Recipe - Pumpkin Kaya Buns (Tangzhong Method)

Yields: 10 buns




25g bread flour
120g water or 60g fresh milk + 60g water

Main dough:
300g bread flour
1 tsp yeast
2 tbsp (20g) brown sugar 
2 ½ tbsp (20g) milk powder
½ tsp salt
30g butter
40g whisked egg (from 1 large egg and balance use for egg wash)
100g fresh milk (reserve 10g and add in later if neccessary)

Egg Wash:  
Balance of whisked egg from the above (10g) + 1 tsp water

Some pumpkin seeds

2 baking trays & round silicon mold or ice cube mold.

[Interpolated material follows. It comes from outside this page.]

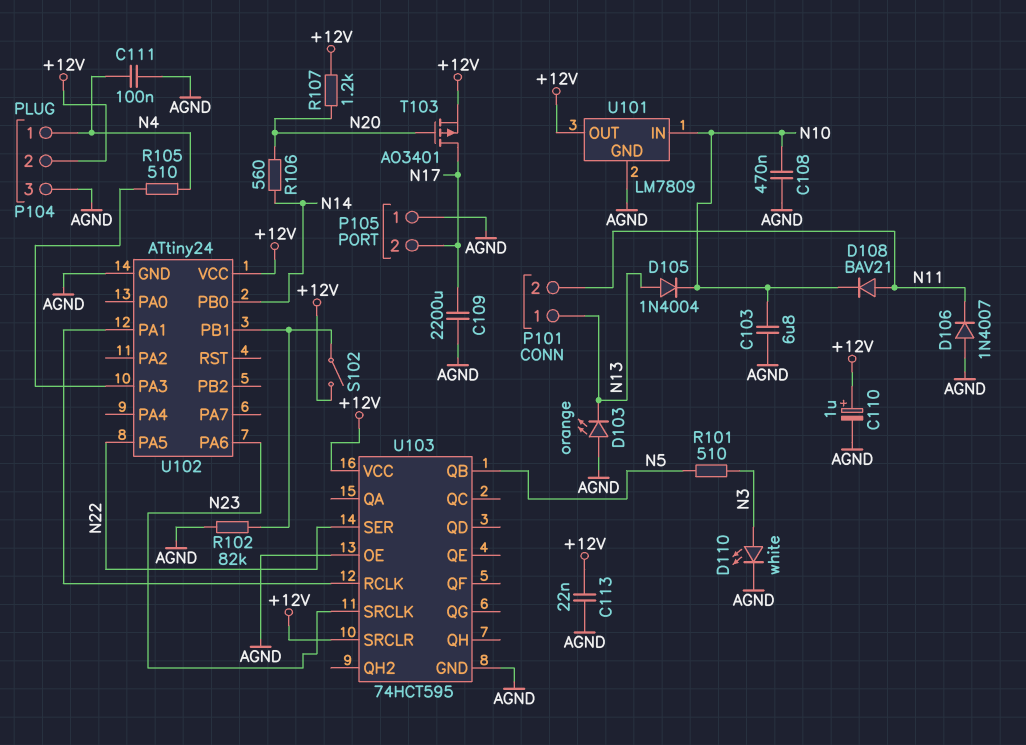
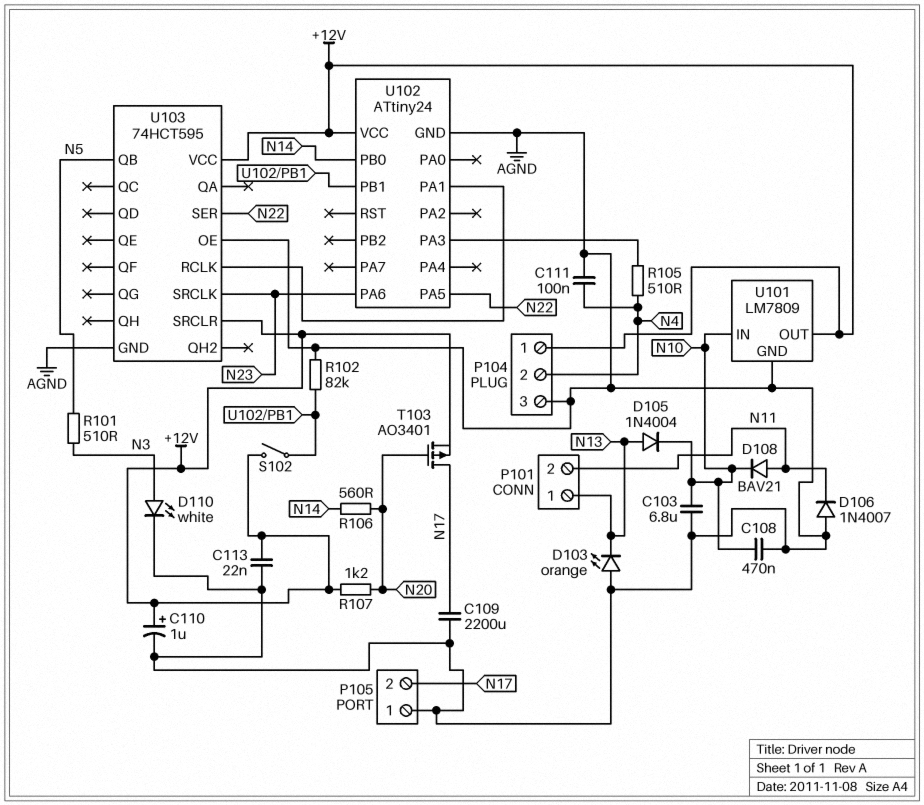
P104 pin 1: N4 -> +12V
P104 pin 2: +12V -> N4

  1. Freeze the pumpkin kaya in ice cube mold or small round silicon mold for at least 8 hours.  Make 10 frozen pumpkin kaya cubes,  about 1 ½ tbsp of pumpkin kaya each.
How to make tangzhong:
  1. In a sauce pan, combine flour and water.  Mix with whisk or spatula until no lumps. 
  2. Cook over medium-low heat, stirring consistently until the mixture becomes thicker.  Once you see some lines appear, it is ready.
  3. Remove from heat and transfer to a clean bowl to let it cool.  Tangzhong can be used straight away once it cools down to room temperature. It can be stored in fridge up to a few days The chilled tangzhong should return to room temperature before using.
  1. Line the baking pans with parchment paper.
  2. Put all ingredients (except butter) into the bowl of stand mixer. Using the dough hook, knead for 3-5 minutes (Chef Kenwood mixer, speed 2.5) until the dough comes together. Add in butter and continue kneading for another 12 - 15 minutes until the dough comes together, become elastic and reaches window pane stage.   I stopped half way to prevent the motor from overheating.   
  3. Let it rise in a warm place for 1 hour or until double in size in a large greased bowl, covered with cling film or kitchen towel.  I normally leave the dough in the stand mixer’s bowl and cover with kitchen towel. 
  4. Punch down the dough to release the air. Transfer the dough to a clean floured surface then divide into 10 equal portions. Shape each dough into a ball. Flatten the dough and roll into a flat circle. Place the frozen pumpkin kaya in the centre, wrap and seal. Place the buns in the prepared baking pan.  Let it rise for another 60 minutes or until double in size.
  5. Preheat oven at 190C (top & bottom heat) 170C (fan-forced)  for 10 - 15 minutes.
  6. Brush with egg wash and top with pumpkin seeds.
  7. Bake in a preheated oven for about 15 - 20 minutes or until golden brown.
  8. Remove from the oven and transfer onto a wire rack to cool.


  1. Hi YL,

    Thank you for sharing your wonderful recipes. They have been so superb. I have a question to ask. I Was wondering if I could add wholemeal to pumpkin kaya buns and maybe to other breads as well. IF it is possible, how much wholemeal to add and how much breadflour to reduce? Looking forward to hear from you. TQ.

    1. Hi,

      Thanks for trying and your kind feedback. Yes, you can. you can use 80% bread flour or 20% wholemeal.